AIM OF THE TASK
From the records below, print exactly the lines starting at the one containing "1043 451 2.32" and ending at the one containing "For each pixel", ends included, and nothing else.

GIVEN RECORDS

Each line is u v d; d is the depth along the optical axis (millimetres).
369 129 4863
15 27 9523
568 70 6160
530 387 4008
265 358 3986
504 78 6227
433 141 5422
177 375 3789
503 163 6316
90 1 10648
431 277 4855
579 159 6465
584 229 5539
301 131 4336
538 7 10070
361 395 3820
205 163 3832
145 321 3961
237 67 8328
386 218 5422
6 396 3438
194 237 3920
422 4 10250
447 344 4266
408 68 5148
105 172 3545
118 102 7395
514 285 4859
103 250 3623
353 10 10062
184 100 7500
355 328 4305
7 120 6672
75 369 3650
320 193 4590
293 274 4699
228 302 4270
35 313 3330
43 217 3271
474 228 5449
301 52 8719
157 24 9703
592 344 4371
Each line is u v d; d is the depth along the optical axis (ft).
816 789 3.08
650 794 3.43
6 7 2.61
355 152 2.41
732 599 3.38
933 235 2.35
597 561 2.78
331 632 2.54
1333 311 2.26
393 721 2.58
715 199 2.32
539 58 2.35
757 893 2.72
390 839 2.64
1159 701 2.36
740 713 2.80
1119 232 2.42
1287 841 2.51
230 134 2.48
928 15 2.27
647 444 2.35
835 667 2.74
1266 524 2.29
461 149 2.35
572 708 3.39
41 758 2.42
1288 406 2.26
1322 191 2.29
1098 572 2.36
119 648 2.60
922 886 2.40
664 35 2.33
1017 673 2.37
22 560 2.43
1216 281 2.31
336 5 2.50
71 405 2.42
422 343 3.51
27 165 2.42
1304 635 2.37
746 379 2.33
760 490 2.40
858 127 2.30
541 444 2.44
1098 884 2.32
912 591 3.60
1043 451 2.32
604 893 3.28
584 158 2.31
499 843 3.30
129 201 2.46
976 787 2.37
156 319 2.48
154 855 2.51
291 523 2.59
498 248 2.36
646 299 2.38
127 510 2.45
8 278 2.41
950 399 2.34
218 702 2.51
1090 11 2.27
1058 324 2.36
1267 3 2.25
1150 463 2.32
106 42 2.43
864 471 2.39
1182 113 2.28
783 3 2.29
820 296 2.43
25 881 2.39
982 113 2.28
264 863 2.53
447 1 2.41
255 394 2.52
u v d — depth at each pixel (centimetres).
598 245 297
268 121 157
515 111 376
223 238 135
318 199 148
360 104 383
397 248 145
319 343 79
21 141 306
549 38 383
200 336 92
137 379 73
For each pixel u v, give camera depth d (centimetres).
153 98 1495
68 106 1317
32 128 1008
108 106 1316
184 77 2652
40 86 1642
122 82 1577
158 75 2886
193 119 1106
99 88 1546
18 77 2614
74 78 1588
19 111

ANSWER BELOW
1043 451 2.32
604 893 3.28
584 158 2.31
499 843 3.30
129 201 2.46
976 787 2.37
156 319 2.48
154 855 2.51
291 523 2.59
498 248 2.36
646 299 2.38
127 510 2.45
8 278 2.41
950 399 2.34
218 702 2.51
1090 11 2.27
1058 324 2.36
1267 3 2.25
1150 463 2.32
106 42 2.43
864 471 2.39
1182 113 2.28
783 3 2.29
820 296 2.43
25 881 2.39
982 113 2.28
264 863 2.53
447 1 2.41
255 394 2.52
u v d — depth at each pixel (centimetres).
598 245 297
268 121 157
515 111 376
223 238 135
318 199 148
360 104 383
397 248 145
319 343 79
21 141 306
549 38 383
200 336 92
137 379 73
For each pixel u v, give camera depth d (centimetres).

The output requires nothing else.